最後の藩主の明治期における活躍を描いた作品です。


本書の主人公である岡部長職1854年に岸和田藩主の子として生まれます。ちょうど前年にペリーが来航し,幕末の動乱が始まりつつあった時代でした。長職は幕府から朝廷へと政権が移行する時期に藩主となり,その後は廃藩置県によって藩知事の座を追われて東京に出てきます。東京では慶應義塾に学び,またアメリカ留学を果たします。その経験を生かし,長職は外交官として不平等条約改正交渉に関わったり,大津事件に関与したりします。その後は貴族院議員となったり,司法大臣となったりし,最後は枢密顧問官となります。

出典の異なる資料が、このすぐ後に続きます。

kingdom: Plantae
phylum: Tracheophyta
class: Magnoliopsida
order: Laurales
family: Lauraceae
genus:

幕末から明治期にかけての通史はよく知られていますが,その中で旧藩主が新政府とどのような関係を持ったのかはいくつかの例外を除けばあまり知られていません。本書は,藩主から大臣に転身した1人である岡部長職の生き方をさまざまな資料を使って丹念に追いかけています。歴史の重要事件で岡部長職が実は関わっていたことがよくわかります。また岡部長職の子孫が太平洋戦争にどう関係していったのかも最後に触れています。従来にはない切り口で戦前の日本政治史を切り取った作品と言えると思います。